▶ [Request a]:
Arrange the rows of plant, animal, and fungus names below as a Markdown table with two columns, Line No. and Entry, and leave out any blank lines. Include only the lines from the start of the rows up to and including the line with "scientific name: Lophodytes cucullatus".

▶ [Excerpted text]:
# K2 Maysis or Burton Ruler



## FreshFish (Feb 23, 2017)

Just need a little insight here. Ive done all the research you can do, i just want some first hand experience. 

Thanks


----------



## jacobenchile3 (Jan 12, 2017)

FreshFish said:


> Just need a little insight here. Ive done all the research you can do, i just want some first hand experience.
> 
> Thanks


My first season on decent boots and I got the 10.5 Burton Rulers. LOVE them. Didn't actually have too much of a break in feeling either. I got them over the IONs because they just felt so comfortable. Also, they are very warm. Never had to wear thick socks. The speed lacing is great and I love em. Most board shops will have them and I would suggest going and just trying them. I would also look at the ions if you want something a little stiffer (but 100$ more)!

One thing about Burtons that I like is that they have the smallest footprint I believe, so you can worry even less about toe drag. My only suggestion is if you do get the Rulers, don't tuck anything into the boot besides your sock (obviously). I didn't realize this was the issue in the first 10 days I rode them (It was more of a noob mistake since I hadn't ridden in like 3 years).


----------



## JaimeNG (Nov 23, 2016)

I've got the K2 Maysis and so far I really like them.

The double boa is quick and effective although instead of being for upper and lower boot is for outside and inside liner, which doesn't really tighten your foot but more around your ankle, that's the down point for me. 

Next year I'd like to get a stiffer boot but all in all really happy with them!


----------



## kriegs13 (Nov 28, 2016)

I'm a maysis fan all the way. definitely the most comfortable boot that I have ever used. the BOA is pretty solid. I know people have had issues with BOA dials breaking but from what I understand, they are great about replacing them. I have had speed lace boots in the past and don't like them nearly as much. 

One downside on the Maysis is that the outside is pretty easily banged up. I've only got ten days on them and there are frays and scoffs all over the place. Strictly cosmetic, but worth noting. Still, they only get more and more comfortable.




JaimeNG said:


> I've got the K2 Maysis and so far I really like them.
> 
> The double boa is quick and effective although instead of being for upper and lower boot is for outside and inside liner, which doesn't really tighten your foot but more around your ankle, that's the down point for me.
> 
> Next year I'd like to get a stiffer boot but all in all really happy with them!


Correct that these are different than standard double BOA boots but the inner BOA isn't necessarily for tightening the ankle area. If done right, the Conda (thats what they call the plastic insert that is attached to the inner part) actually pulls your foot back and helps lock in to the heel. It takes from the ability to really dial in both regions, but for someone like myself who doesn't worry too much about that customization, it works wonders.


----------

▶ [Request b]:
Reproduce the snowboard boot thread above word for word, from "My first season" up to and including "like 3 years).".

▶ [Data entries]:
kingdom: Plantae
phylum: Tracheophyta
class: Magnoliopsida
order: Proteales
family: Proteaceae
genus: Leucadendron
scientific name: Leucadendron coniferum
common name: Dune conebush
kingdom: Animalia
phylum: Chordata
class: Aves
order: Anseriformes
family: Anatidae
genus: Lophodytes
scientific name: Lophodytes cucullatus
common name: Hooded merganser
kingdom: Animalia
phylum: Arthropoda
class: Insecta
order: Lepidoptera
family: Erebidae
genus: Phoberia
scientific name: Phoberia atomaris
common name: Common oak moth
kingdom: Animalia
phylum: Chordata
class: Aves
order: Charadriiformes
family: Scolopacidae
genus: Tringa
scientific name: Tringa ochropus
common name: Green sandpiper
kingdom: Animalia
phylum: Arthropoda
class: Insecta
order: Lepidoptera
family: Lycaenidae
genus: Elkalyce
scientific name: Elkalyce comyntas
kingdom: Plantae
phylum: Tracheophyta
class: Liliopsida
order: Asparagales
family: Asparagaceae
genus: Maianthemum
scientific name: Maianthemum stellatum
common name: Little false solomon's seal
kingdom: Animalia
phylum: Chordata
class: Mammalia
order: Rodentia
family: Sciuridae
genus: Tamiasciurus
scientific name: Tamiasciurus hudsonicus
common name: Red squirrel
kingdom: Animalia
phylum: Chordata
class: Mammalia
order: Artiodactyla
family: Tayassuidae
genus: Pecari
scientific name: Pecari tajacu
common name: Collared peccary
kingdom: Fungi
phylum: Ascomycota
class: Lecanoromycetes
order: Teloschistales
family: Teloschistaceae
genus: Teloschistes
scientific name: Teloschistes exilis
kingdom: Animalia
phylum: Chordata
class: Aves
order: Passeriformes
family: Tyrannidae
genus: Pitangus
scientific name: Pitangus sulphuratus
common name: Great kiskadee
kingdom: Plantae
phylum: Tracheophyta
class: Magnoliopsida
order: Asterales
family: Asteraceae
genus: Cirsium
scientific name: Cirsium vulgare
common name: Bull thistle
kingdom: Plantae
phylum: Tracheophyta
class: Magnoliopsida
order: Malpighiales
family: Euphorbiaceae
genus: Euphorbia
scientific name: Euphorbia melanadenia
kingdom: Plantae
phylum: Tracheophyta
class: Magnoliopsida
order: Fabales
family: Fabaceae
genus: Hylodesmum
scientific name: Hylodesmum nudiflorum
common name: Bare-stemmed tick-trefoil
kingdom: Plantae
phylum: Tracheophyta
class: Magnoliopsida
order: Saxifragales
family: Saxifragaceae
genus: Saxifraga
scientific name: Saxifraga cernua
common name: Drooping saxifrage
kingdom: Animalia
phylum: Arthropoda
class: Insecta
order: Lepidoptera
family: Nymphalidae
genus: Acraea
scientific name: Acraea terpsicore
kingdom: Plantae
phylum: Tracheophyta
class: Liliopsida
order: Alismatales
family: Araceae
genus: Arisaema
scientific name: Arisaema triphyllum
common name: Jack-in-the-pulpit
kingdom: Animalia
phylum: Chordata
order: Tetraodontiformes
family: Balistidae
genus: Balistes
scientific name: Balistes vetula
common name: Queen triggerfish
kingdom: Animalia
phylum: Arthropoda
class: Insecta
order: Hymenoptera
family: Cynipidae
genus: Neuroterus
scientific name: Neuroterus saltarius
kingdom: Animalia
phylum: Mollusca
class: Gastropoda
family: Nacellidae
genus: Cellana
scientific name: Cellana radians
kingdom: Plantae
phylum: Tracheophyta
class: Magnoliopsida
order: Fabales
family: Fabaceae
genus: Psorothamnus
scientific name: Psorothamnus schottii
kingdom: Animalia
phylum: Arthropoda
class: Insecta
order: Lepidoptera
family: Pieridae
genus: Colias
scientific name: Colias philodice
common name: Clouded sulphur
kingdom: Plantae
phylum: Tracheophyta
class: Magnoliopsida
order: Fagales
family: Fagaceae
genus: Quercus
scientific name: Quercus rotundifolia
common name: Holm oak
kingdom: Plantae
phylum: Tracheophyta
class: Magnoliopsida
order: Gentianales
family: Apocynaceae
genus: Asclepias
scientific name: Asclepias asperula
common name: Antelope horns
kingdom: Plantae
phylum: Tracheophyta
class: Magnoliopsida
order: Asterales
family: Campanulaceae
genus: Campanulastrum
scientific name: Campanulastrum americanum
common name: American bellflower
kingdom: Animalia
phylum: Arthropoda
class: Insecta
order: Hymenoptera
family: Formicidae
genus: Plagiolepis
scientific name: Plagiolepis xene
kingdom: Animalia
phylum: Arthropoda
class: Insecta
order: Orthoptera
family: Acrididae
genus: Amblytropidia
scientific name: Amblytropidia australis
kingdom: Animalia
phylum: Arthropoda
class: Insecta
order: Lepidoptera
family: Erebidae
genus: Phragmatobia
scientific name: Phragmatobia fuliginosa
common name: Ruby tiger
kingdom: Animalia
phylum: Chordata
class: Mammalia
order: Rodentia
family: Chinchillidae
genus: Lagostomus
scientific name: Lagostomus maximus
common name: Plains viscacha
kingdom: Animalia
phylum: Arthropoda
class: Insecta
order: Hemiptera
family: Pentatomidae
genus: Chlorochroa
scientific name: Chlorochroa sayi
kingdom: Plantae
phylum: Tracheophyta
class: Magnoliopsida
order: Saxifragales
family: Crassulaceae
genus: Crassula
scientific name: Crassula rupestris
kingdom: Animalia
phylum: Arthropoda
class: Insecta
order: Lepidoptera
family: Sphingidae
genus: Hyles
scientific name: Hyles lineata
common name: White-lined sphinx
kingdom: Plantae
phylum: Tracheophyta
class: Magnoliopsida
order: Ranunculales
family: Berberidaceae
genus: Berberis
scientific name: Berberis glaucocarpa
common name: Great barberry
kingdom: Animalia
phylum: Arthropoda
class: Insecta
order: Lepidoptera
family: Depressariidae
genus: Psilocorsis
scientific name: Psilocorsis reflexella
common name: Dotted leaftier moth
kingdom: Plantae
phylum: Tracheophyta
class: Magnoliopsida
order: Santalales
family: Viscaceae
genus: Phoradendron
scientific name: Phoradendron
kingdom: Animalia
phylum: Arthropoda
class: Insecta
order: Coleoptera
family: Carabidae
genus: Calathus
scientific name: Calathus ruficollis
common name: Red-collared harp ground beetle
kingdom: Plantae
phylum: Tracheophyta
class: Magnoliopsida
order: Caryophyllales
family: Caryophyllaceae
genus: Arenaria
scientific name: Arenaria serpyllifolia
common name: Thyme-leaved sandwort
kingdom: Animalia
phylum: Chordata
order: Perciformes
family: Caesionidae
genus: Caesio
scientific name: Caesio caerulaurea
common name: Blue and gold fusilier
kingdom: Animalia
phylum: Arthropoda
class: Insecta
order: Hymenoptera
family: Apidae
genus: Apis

▶ [Reply a]:
| Line No. | Entry |
|---|---|
| 1 | kingdom: Plantae |
| 2 | phylum: Tracheophyta |
| 3 | class: Magnoliopsida |
| 4 | order: Proteales |
| 5 | family: Proteaceae |
| 6 | genus: Leucadendron |
| 7 | scientific name: Leucadendron coniferum |
| 8 | common name: Dune conebush |
| 9 | kingdom: Animalia |
| 10 | phylum: Chordata |
| 11 | class: Aves |
| 12 | order: Anseriformes |
| 13 | family: Anatidae |
| 14 | genus: Lophodytes |
| 15 | scientific name: Lophodytes cucullatus |

▶ [Reply b]:
My first season on decent boots and I got the 10.5 Burton Rulers. LOVE them. Didn't actually have too much of a break in feeling either. I got them over the IONs because they just felt so comfortable. Also, they are very warm. Never had to wear thick socks. The speed lacing is great and I love em. Most board shops will have them and I would suggest going and just trying them. I would also look at the ions if you want something a little stiffer (but 100$ more)!

One thing about Burtons that I like is that they have the smallest footprint I believe, so you can worry even less about toe drag. My only suggestion is if you do get the Rulers, don't tuck anything into the boot besides your sock (obviously). I didn't realize this was the issue in the first 10 days I rode them (It was more of a noob mistake since I hadn't ridden in like 3 years).